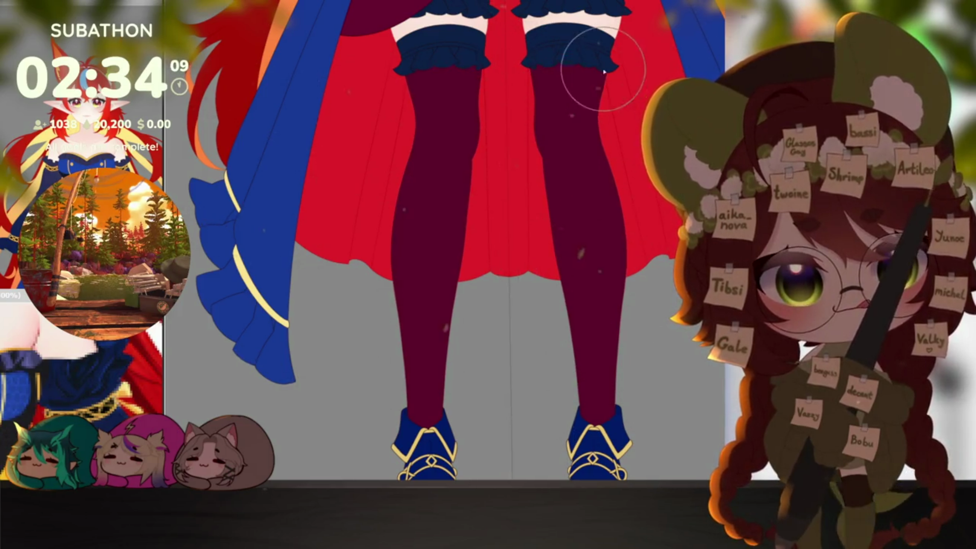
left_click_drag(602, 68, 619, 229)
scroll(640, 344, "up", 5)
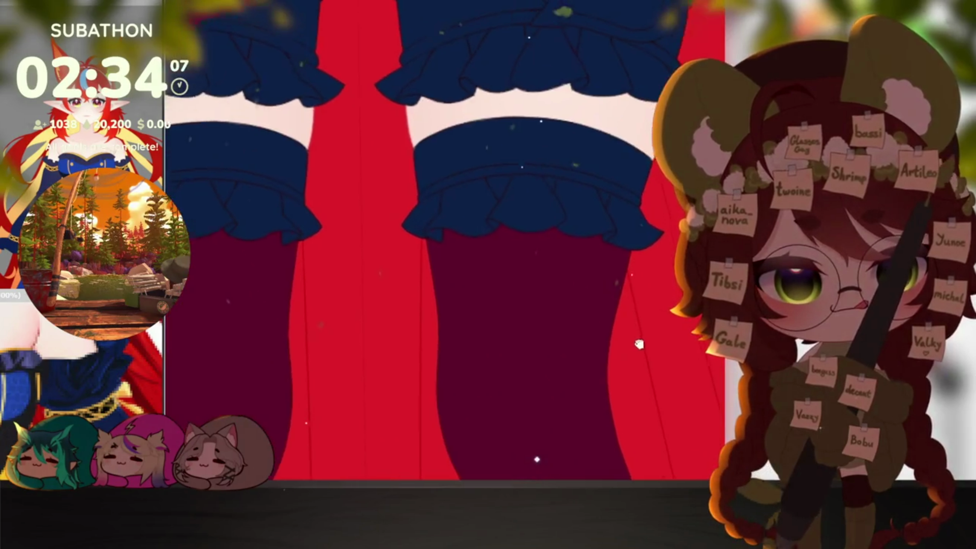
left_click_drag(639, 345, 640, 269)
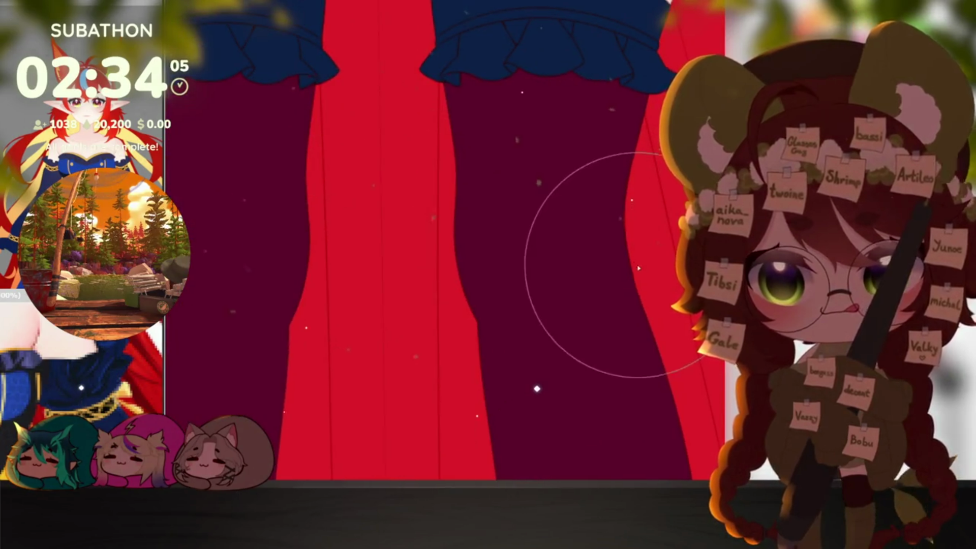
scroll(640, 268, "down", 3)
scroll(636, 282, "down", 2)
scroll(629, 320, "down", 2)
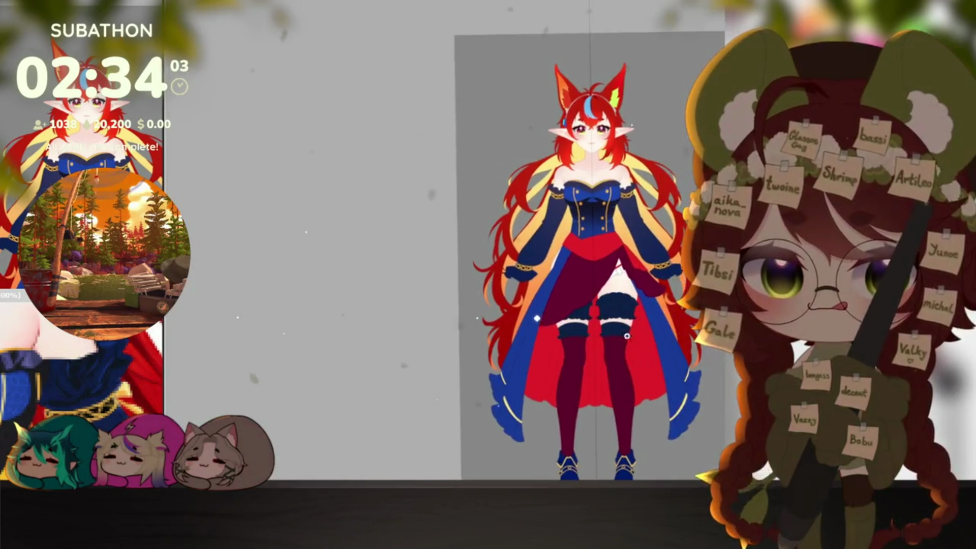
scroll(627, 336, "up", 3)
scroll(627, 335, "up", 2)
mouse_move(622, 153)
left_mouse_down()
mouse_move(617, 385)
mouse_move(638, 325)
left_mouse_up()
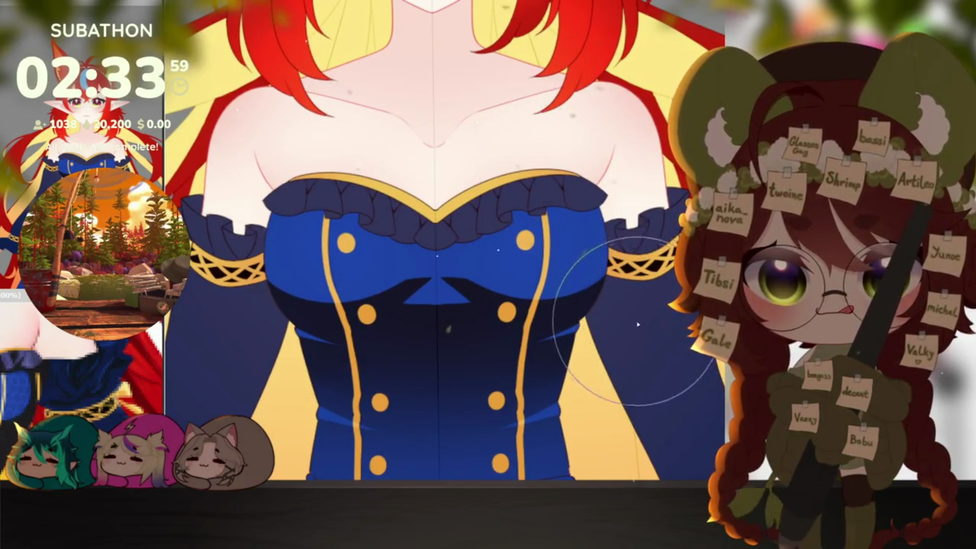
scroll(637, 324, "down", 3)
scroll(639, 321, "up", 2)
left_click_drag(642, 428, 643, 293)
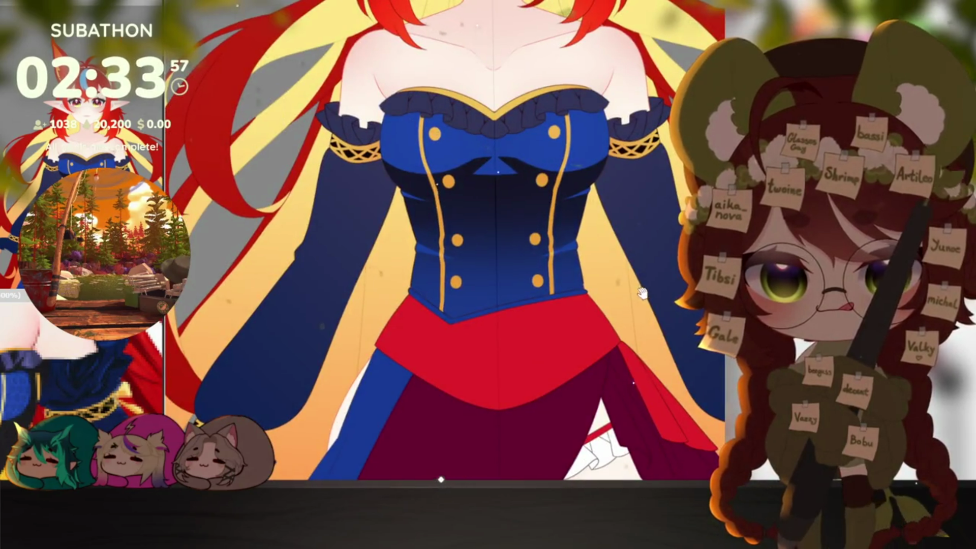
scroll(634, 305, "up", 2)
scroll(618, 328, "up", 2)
※
#### WHAT IS EXPECTED:
Across the data, find each line that has "scroll" in it and copy that line.

#### TASK ANSWER:
scroll(640, 344, "up", 5)
scroll(640, 268, "down", 3)
scroll(636, 282, "down", 2)
scroll(629, 320, "down", 2)
scroll(627, 336, "up", 3)
scroll(627, 335, "up", 2)
scroll(637, 324, "down", 3)
scroll(639, 321, "up", 2)
scroll(634, 305, "up", 2)
scroll(618, 328, "up", 2)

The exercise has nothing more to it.